Problem statement: Can you repeat the items, substituting "Agentes Estatales" for every "Policías Estatales" and leaving everything else unchanged?

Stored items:
━━━━━━

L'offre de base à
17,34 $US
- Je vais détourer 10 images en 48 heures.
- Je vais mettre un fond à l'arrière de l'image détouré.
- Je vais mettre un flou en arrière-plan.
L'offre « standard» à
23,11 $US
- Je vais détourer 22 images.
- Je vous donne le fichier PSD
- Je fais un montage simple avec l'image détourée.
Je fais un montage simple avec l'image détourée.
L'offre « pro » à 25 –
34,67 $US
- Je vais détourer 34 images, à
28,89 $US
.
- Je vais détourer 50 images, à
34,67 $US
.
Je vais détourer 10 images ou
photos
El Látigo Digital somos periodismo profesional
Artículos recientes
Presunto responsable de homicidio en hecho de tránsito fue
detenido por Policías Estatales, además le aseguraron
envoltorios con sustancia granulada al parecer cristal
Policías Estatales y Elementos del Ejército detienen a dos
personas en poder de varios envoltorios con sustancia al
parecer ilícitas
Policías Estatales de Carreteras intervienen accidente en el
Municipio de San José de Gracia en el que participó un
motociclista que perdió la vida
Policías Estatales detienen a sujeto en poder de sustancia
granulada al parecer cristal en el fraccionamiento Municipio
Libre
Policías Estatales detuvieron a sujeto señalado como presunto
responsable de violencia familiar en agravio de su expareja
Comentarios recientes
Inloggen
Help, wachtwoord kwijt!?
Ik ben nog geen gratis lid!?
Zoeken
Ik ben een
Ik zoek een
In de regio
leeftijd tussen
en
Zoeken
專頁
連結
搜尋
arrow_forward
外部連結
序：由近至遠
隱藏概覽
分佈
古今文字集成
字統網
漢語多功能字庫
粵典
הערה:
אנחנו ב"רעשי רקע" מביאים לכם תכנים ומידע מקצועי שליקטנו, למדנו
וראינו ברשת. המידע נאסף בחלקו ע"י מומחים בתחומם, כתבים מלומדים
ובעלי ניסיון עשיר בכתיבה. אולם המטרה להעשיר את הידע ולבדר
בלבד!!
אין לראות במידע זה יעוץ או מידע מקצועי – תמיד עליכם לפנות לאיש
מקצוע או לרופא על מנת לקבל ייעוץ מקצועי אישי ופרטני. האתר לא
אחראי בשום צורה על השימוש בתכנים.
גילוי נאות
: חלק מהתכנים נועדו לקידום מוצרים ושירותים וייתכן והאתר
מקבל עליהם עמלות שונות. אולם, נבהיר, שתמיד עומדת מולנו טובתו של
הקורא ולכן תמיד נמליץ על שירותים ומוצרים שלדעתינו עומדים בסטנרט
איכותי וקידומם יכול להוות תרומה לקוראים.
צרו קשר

━━━━━━

Exercise output:
L'offre de base à
17,34 $US
- Je vais détourer 10 images en 48 heures.
- Je vais mettre un fond à l'arrière de l'image détouré.
- Je vais mettre un flou en arrière-plan.
L'offre « standard» à
23,11 $US
- Je vais détourer 22 images.
- Je vous donne le fichier PSD
- Je fais un montage simple avec l'image détourée.
Je fais un montage simple avec l'image détourée.
L'offre « pro » à 25 –
34,67 $US
- Je vais détourer 34 images, à
28,89 $US
.
- Je vais détourer 50 images, à
34,67 $US
.
Je vais détourer 10 images ou
photos
El Látigo Digital somos periodismo profesional
Artículos recientes
Presunto responsable de homicidio en hecho de tránsito fue
detenido por Agentes Estatales, además le aseguraron
envoltorios con sustancia granulada al parecer cristal
Agentes Estatales y Elementos del Ejército detienen a dos
personas en poder de varios envoltorios con sustancia al
parecer ilícitas
Agentes Estatales de Carreteras intervienen accidente en el
Municipio de San José de Gracia en el que participó un
motociclista que perdió la vida
Agentes Estatales detienen a sujeto en poder de sustancia
granulada al parecer cristal en el fraccionamiento Municipio
Libre
Agentes Estatales detuvieron a sujeto señalado como presunto
responsable de violencia familiar en agravio de su expareja
Comentarios recientes
Inloggen
Help, wachtwoord kwijt!?
Ik ben nog geen gratis lid!?
Zoeken
Ik ben een
Ik zoek een
In de regio
leeftijd tussen
en
Zoeken
專頁
連結
搜尋
arrow_forward
外部連結
序：由近至遠
隱藏概覽
分佈
古今文字集成
字統網
漢語多功能字庫
粵典
הערה:
אנחנו ב"רעשי רקע" מביאים לכם תכנים ומידע מקצועי שליקטנו, למדנו
וראינו ברשת. המידע נאסף בחלקו ע"י מומחים בתחומם, כתבים מלומדים
ובעלי ניסיון עשיר בכתיבה. אולם המטרה להעשיר את הידע ולבדר
בלבד!!
אין לראות במידע זה יעוץ או מידע מקצועי – תמיד עליכם לפנות לאיש
מקצוע או לרופא על מנת לקבל ייעוץ מקצועי אישי ופרטני. האתר לא
אחראי בשום צורה על השימוש בתכנים.
גילוי נאות
: חלק מהתכנים נועדו לקידום מוצרים ושירותים וייתכן והאתר
מקבל עליהם עמלות שונות. אולם, נבהיר, שתמיד עומדת מולנו טובתו של
הקורא ולכן תמיד נמליץ על שירותים ומוצרים שלדעתינו עומדים בסטנרט
איכותי וקידומם יכול להוות תרומה לקוראים.
צרו קשר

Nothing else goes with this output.